The dreadlocks fly as he charges upfield or after an opposing forward. That hasn't changed in his two seasons with the Portland Timbers.
And the smile remains the same. So, too, the soft voice and gentle nature that is the signature of the popular 25-year-old native of the Republic of Trinidad and Tobago.
And for Brent Sancho, his enthusiasm and love of soccer remains the same.
But inside, he is a changed man. Tragedy -- especially multiple life-changing events -- can do that.
"I've dedicated my season to the friends I lost last year," he says, trying to explain.
"It was a rough year . . . a very sad year."
Sancho used to work at the World Trade Center in New York.
"I had a lot of significant ties there because I worked at the shoe store downstairs when I was going to college at St. John's," he said, his thoughts drifting back to the mid-1990s. "School was in Queens, only about a 15-20 minute train ride away from where I worked."
That's why Sep. 11, 2001 -- "A horrifying day," Sancho said -- probably was even more horrifying because he knew people who died or survived the terrorist attacks on the World Trade Center.
"There was one who was late to work that day because he was on the phone with his mother," Sancho said. "He was at least 20 minutes late, and he was getting out of the subway when the towers were coming down."
Two friends did not survive, however.
"They were two mates from English class," he said. "I was in disbelief."
Less than a month later, Sancho took another sledgehammer to the stomach.
He was home early in October, training with the Trinidad and Tobago national team for a World Cup qualifier with Honduras.
A teammate and close friend, Mickey Trotman, asked Sancho to accompany him to his family's home.
It was after midnight and Sancho declined, telling Trotman he was exhausted from the previous day's training.
About three hours later, Sancho was awakened at his hotel room with the news: Mickey Trotman was dead. So were two others in the car Trotman was driving to his parents' home. Two others survived but were seriously injured when the car slid out of control and slammed into a lamp post.
"Mickey was one of my closest friends," Sancho said, shaking his head. "I was with him up to three hours before his death.
One minute he was here and the next minute he was not."
Then, last month, Sancho got another numbing phone call, telling him that a cousin had just been killed in a car crash in Trinidad and Tobago.
There is something different about Sancho this season, Timbers general manager Jim Taylor said.
"It's hard to pinpoint," Taylor said. "Not that he was ever a brash personality or a bull, but you can tell something has affected him and changed him.
"I don't want to say something has made him more humble, because he's always been a fairly humble personality, but you can clearly tell the events of last year, those personal tragedies he experienced, have definitely had a toll on him. But with all that's happened, you can understand why."
Taylor paused, trying to explain why Sancho is so special to the Timbers and the community.
There's something about Brent that's very magnetic," Taylor said. "He really draws people to him. Everybody loves him. And he's one of the nicest guys you'd ever want to meet."

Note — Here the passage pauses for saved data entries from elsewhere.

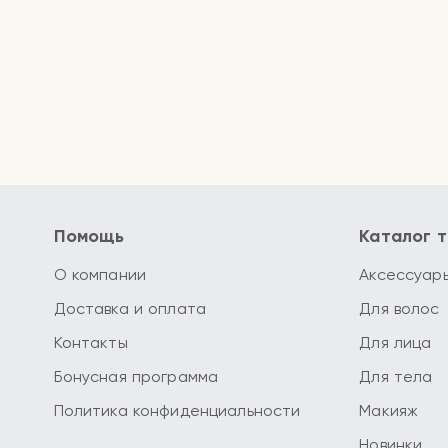
Помощь
Каталог 
О компании
Аксессуар
Доставка и оплата
Для волос
Контакты
Для лица
Бонусная программа
Для тела
Политика конфиденциальности
Макияж
Новинки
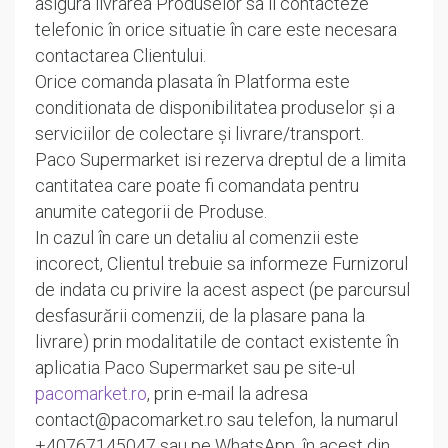
asigura livrarea Produselor sa il contacteze
telefonic în orice situatie în care este necesara
contactarea Clientului.
Orice comanda plasata în Platforma este
conditionata de disponibilitatea produselor și a
serviciilor de colectare și livrare/transport.
Paco Supermarket isi rezerva dreptul de a limita
cantitatea care poate fi comandata pentru
anumite categorii de Produse.
In cazul în care un detaliu al comenzii este
incorect, Clientul trebuie sa informeze Furnizorul
de indata cu privire la acest aspect (pe parcursul
desfasurării comenzii, de la plasare pana la
livrare) prin modalitatile de contact existente în
aplicatia Paco Supermarket sau pe site-ul
pacomarket.ro
, prin e-mail la adresa
contact@pacomarket.ro sau telefon, la numarul
+40767145047 sau pe WhatsApp, în acest din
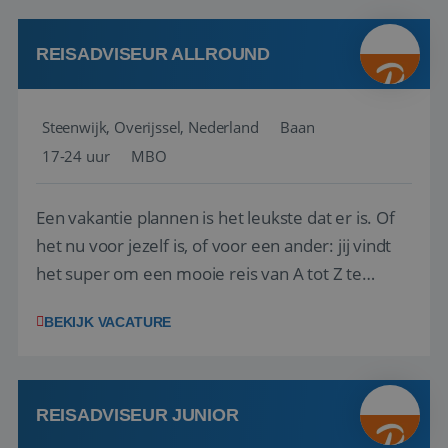
kwaliteitsbewaking van alles wat met IATA te m...
REISADVISEUR ALLROUND
Steenwijk, Overijssel, Nederland
Baan
17-24 uur
MBO
Een vakantie plannen is het leukste dat er is. Of
het nu voor jezelf is, of voor een ander: jij vindt
het super om een mooie reis van A tot Z te
regelen. Door jouw kennis en ervaring leren onze
BEKIJK VACATURE
vakantiegangers de meest prachtige plekjes op
aarde kennen! 🏝️Wat ga je doen?Klantgericht
werken: of het nu gaat om vragen ...
REISADVISEUR JUNIOR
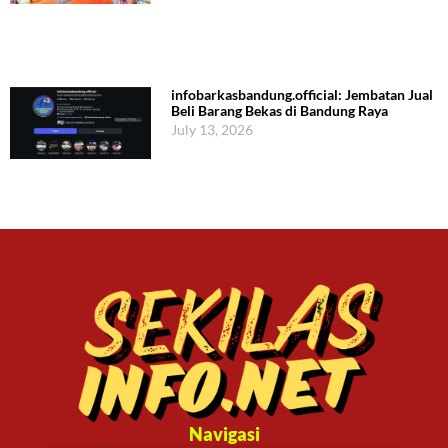
infobarkasbandung.official: Jembatan Jual
Beli Barang Bekas di Bandung Raya
July 13, 2026
Navigasi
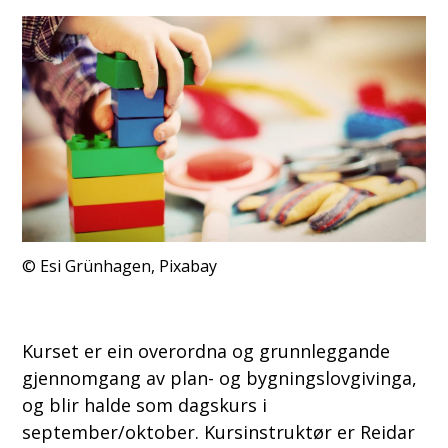
Esi Grünhagen, Pixabay
Kurset er ein overordna og grunnleggande
gjennomgang av plan- og bygningslovgivinga,
og blir halde som dagskurs i
september/oktober. Kursinstruktør er Reidar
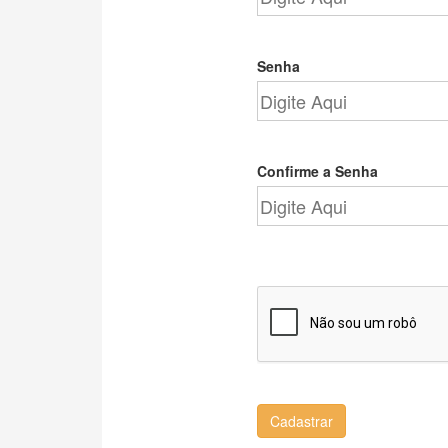
Senha
Confirme a Senha
Cadastrar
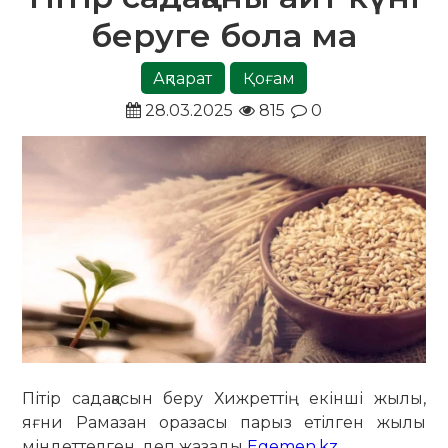
беруге бола ма
Ақпарат
Қоғам
28.03.2025
815
0
Пітір садақасын беру Хижреттің екінші жылы,
яғни Рамазан оразасы парыз етілген жылы
міндеттелген, деп жазады
Egemen.kz
.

"All this," Sancho said, "makes you look at things differently. Until this, I never had anyone close to me die. Of course it has affected me. It has made me mature, and become a better person, and a better player."
On the field this season, he has played on the right side as an attacking fullback and as a defender in a three-man defense. Twice he has been named to the A-League team of the week.
Gary Glasgow, now playing with Hampton Roads of the A-League, grew up with Sancho in Trinidad and Tobago and knows Sancho's game.
"He's getting better, attacking wise, so much better," Glasgow said. "He's aggressive, and gives his all, 100 percent, every time."
Sancho might never forgive Glasgow, though, because of what happened in Portland before their teams played on June 21 at PGE Park.
Glasgow scored the winning goal in overtime as Hampton Roads beat the Timbers 3-2.
"I took him to lunch that day," Sancho said. "It must have been all that good food power that allowed him to score that goal."
Then Sancho laughed.
"We should enjoy life . . . cherish life," he said softly, "because it's a gift."